– Свирид Антонович!

Дед Свирид подошёл к телефону, поправил галстук и торжественно снял трубку.

– Слушаю?!

Из трубки донеслось хриплое бормотание, и Бурлак несколько растерянно передал ее Бандуре.

– Из города… Вас просят…

Чей-то раздражённый голос хрипел в трубке:

– Слушай, Бандура, снова твои штучки!.. Снова мы обо всём узнаём последними! Почему не советуешься? Почему не ставишь в известность? Ну, погоди, мы с тобой ещё потолкуем!

Трубка щёлкнула и замолкла. Бандура спокойно повесил её и бодро соврал окружающим:

– Обижается, что не пригласили. Свириду Антоновичу передаёт персональный привет!

И снова грянул оркестр. Под руководством завмага на веранду вносят подарки от колхоза. Медленно проплыл в руках у Степана большой новый телевизор. С трудом двое здоровых парней втащили по ступенькам новую швейную машину. А вот и сам завмаг сопровождает ослепительную эмалированную ванну, озабоченно приговаривая:

– Осторожней!.. Дефицит!

В толпе пожилых оживление:

– Ну, теперь у Антоныча не жизнь, а малина!

– Лежи себе в ванне, да телевизор посматривай!

Вручение подарков окончено. Снова над столом поднимается Бандура.

– Предлагаю поднять над первой коммунистической хатой этот красный вымпел!.. Не забув? – тихо спросил он у Метелёва.

Константин вспомнил окоп и кусок кумача, который его старшина прятал под гимнастёрку.

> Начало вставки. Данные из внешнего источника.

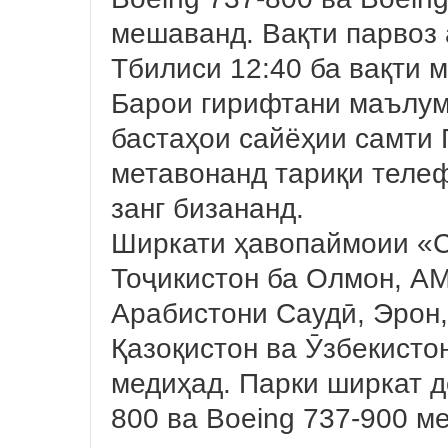
мешаванд. Вақти парвоз 
Тбилиси 12:40 ба вақти 
Барои гирифтани маълум
бастаҳои сайёҳии самти
метавонанд тариқи телеф
занг бизананд.
Ширкати ҳавопаймоии «С
Тоҷикистон ба Олмон, АМ
Арабистони Саудӣ, Эрон,
Қазоқистон ва Ӯзбекист
медиҳад. Парки ширкат д
800 ва Boeing 737-900 м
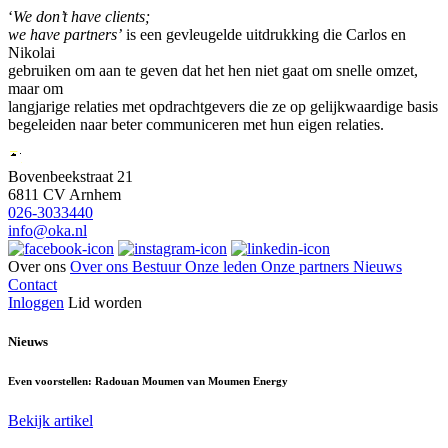
‘
We don’t have clients;
we have partners’
is een gevleugelde uitdrukking die Carlos en
Nikolai
gebruiken om aan te geven dat het hen niet gaat om snelle omzet,
maar om
langjarige relaties met opdrachtgevers die ze op gelijkwaardige basis
begeleiden naar beter communiceren met hun eigen relaties.
Bovenbeekstraat 21
6811 CV Arnhem
026-3033440
info@oka.nl
Over ons
Over ons
Bestuur
Onze leden
Onze partners
Nieuws
Contact
Inloggen
Lid worden
Nieuws
Even voorstellen: Radouan Moumen van Moumen Energy
Bekijk artikel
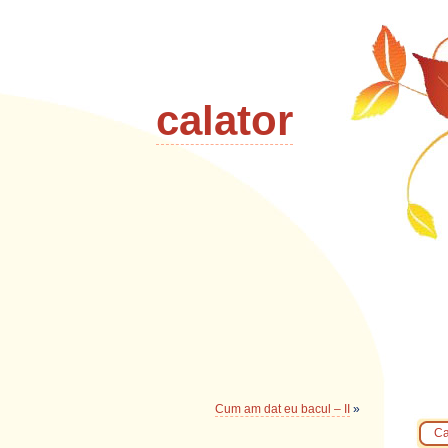
calator
Cum am dat eu bacul – II
»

– …Прошу оказать доверие и поручить подъём флага моему фронтовому другу – герою Константину Метелёву!

В толпе зааплодировали. Грянул оркестр, и флаг медленно поплыл вверх. Подтянулись люди на улице, посерьёзнели… Кое у кого даже невольно руки потянулись вверх: то ли честь отдать, то ли пионерский салют…

Знамя гордо заколыхалось над хатой. Смолк оркестр.

– От и всё, – улыбнулся Бандура. – А теперь, по случаю коммунизма – танцы!


…Маленький сельский клуб. На сцене играет уже знакомый нам оркестр. Поминутно хлопают двери. Это входят всё новые и новые девчата. Войдя, они деловито снимают испачканные грязные сапоги, ставят их к стенке и надевают принесённые с собой нарядные туфельки. О количестве танцующих девчат можно судить по бесконечной шеренге сапог, стоящих вдоль всех четырёх стен. А двери клуба хлопают снова и снова.

Вот девушки вытолкнули на середину деда Свирида, и он, помолодевший за этот день, закружился с Мартой.

…В паре с красивой молодицей торжественно проплывает Бандура.

– А крышу уже починили, – говорит вдова.

– Ещё бы! Я ж им сказал, что следующее заседание вновь у вас будет!

Мелькают пары. Подпрыгивают стоящие вдоль стен женские сапожки, как бы собираясь тоже пуститься в пляс.


В маленькой комнатке, за кулисами, стоят Бандура, Метелёв, дед Свирид и Сердюк. Курят. Сюда доносится музыка. Её заглушает громкий голос Сердюка.

– Как хочешь, Гриць Карпович, а я тебе в глаза скажу: непорядок это!.. Вчера тридцать человек на работу не вышло, позавчера – тридцать пять, а семена под открытым небом лежат. А к вечеру дождь будет! А ты – танцуешь, вместо того чтобы людей на погрузку согнать!..

– Розумиеш, Федор Андреевич, не умею я людей «сгонять». – Бандура спокойно затянулся. – Коров, чи там коз – могу, а людей – не умею!

– Но до вечера семена пропадут!

– Значит, треба вывезти, – так же спокойно ответил Бандура.

– Может, ты их прямо с танцев на погрузку поведёшь?

– Спробую. – Бандура аккуратно погасил папиросу и бросил её в урну.

– Смеяться будут! – предостерегающе крикнул Сердюк.

– Посмеёмся вместе. – Бандура шагнул к двери, но его остановил дед Свирид.

– Стой, Гриць Карпович!.. Разреши мне!.. А нет – возьму лопату и сам до утра грузить буду!